Review: Ghost Hunters – Gespensterjäger (2015)

Ghost Hunters – Gespensterjäger (2015)

Directed by: Tobi Baumann | 100 minutes | animation, comedy, family, fantasy | Actors: Anke Engelke, Milo Parker, Bastian Pastewka, Karoline Herfurth, Christian Tramitz, Christian Ulmen, Julia Koschitz, Ruby O. Fee, Amy Huberman, Bibiane Zeller

“Writing books for children is the most beautiful profession in the world, the most beautiful. There are few things that are half as fun as telling stories to children (and yourself too, but that’s another story).” The multi-award-winning German writer and illustrator Cornelia Funke genuinely loves her profession. In 1999, her first book was published in Dutch; ‘Knight Stories’, a collection of stories about knights and other medieval figures. In 2003 Funke received a Zilveren Griffel for ‘The gang of thieves from Scipio’. That story was made into an English-language film under the title ‘The Thief Lord’, starring Aaron Taylor-Johnson and Vanessa Redgrave in the lead roles. ‘Heart of Ink’ was also filmed under the name ‘Inkheart’ (2008). Despite an impressive cast, including Helen Mirren, Andy Serkis, Jim Broadbent, Paul Bettany and Jennifer Connelly, that film was a flop and (as yet) nothing has come of the ambition to film the complete trilogy.

Instead, there’s now a film adaptation of Funke’s other successful children’s book, Ghost Hunters – a four-book series, opening the door for sequels. It is a German-English-Irish co-production, shot in English (with a largely German cast and crew) and then dubbed into German. In Dutch cinemas, a version dubbed in our language is shown, with voices by Tygo Gernandt and Chava Voor in ‘t Holt, among others. The young British actor Milo Parker, who looks a lot like the young Thomas Brodie-Sangster from ‘Love Actually’ (2003), plays Tom Thomsen, an eleven-year-old boy who is quite anxious in life and partly because of that has few friends. It’s not going well for him at home either; his parents just leave him alone at home and his adolescent sister never misses the opportunity to kill her brother. Tom has a vivid imagination and a fascination with ghosts. Sometimes he hears strange noises in the house. But ghosts don’t exist, right…?
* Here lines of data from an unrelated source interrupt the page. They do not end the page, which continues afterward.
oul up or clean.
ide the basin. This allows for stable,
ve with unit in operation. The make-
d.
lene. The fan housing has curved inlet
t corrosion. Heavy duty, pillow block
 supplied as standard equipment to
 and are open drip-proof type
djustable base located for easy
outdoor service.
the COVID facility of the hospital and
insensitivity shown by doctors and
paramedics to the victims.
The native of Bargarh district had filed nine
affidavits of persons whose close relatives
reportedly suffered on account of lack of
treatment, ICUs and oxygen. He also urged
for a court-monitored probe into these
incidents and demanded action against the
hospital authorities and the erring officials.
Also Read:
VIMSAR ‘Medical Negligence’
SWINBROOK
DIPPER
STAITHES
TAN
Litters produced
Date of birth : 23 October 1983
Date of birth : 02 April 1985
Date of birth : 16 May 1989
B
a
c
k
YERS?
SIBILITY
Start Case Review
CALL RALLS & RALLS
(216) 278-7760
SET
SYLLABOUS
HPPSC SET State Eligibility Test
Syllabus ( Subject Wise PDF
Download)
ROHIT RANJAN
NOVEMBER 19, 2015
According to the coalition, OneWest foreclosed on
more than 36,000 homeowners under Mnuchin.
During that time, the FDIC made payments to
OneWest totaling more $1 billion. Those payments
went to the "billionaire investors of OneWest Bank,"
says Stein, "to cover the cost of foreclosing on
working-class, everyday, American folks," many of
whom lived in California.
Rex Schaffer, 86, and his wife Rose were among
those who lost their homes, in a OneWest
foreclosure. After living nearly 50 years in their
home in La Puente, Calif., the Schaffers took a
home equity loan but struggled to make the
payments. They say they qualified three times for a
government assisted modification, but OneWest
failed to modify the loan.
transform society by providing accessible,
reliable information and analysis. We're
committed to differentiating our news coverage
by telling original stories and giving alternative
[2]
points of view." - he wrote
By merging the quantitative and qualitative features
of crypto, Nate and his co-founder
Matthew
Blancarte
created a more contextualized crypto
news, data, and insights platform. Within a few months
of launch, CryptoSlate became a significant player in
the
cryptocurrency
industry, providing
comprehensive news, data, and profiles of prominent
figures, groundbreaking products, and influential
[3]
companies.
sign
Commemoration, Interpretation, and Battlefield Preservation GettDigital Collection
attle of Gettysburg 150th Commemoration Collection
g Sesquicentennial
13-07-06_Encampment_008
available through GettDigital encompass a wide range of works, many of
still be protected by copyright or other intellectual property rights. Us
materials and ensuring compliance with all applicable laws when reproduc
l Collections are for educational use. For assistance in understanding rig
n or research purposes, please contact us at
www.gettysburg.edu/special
When Tom has to fetch a bottle of wine from the cellar for his parents, he suddenly finds himself face to face with a green, slimy monster. Once he has his fear under control, Tom discovers that this is a friendly ghost (in professional terms an ‘ASG’ – an Everyday Ghost Form) that goes by the name Hugo. He has only been living in the basement of the Thomsens for a short time after being chased from his familiar mansion by an ancient and evil figure. Since then, an icy cold wind has been blowing through the city – and that while it is high summer! Hugo enlists Tom’s help in repelling the intruder. They receive support from an unexpected source in their mission: the seasoned ghost hunter Hetty Kummeling (Anke Engelke), who was recently fired from the Central Ghost Institute (CSI) for refusing to keep up with the times, sees an opportunity in this job. excellent opportunity for reparation.

‘Ghost Hunters’ is clearly inspired by several previously released films with the same theme. You cannot ignore the similarities with ‘Ghostbusters’ (1984). Just take Hetty Kummeling’s extensive arsenal of weapons. Ghost Hugo is the love baby of Slimer and ‘Flubber’ (1997) and the friendship that develops between Tom and Hugo is reminiscent of that in ‘Casper’ (1995). Fortunately, these are all films that were made way before the target group of ‘Ghost Hunters’. For them – children aged six to twelve – it doesn’t matter that the story isn’t very original; as long as the ghost makes jokes, an exciting adventure is about to happen and there is a recognizable central character, they go along with the story. And it definitely has to be said: the special effects in this movie are just fine, especially towards the end when the big showdown is with the icy antagonist. This makes you wonder whether the film isn’t just too exciting for the youngest viewers, but isn’t that an extra reason for children to want to watch the film?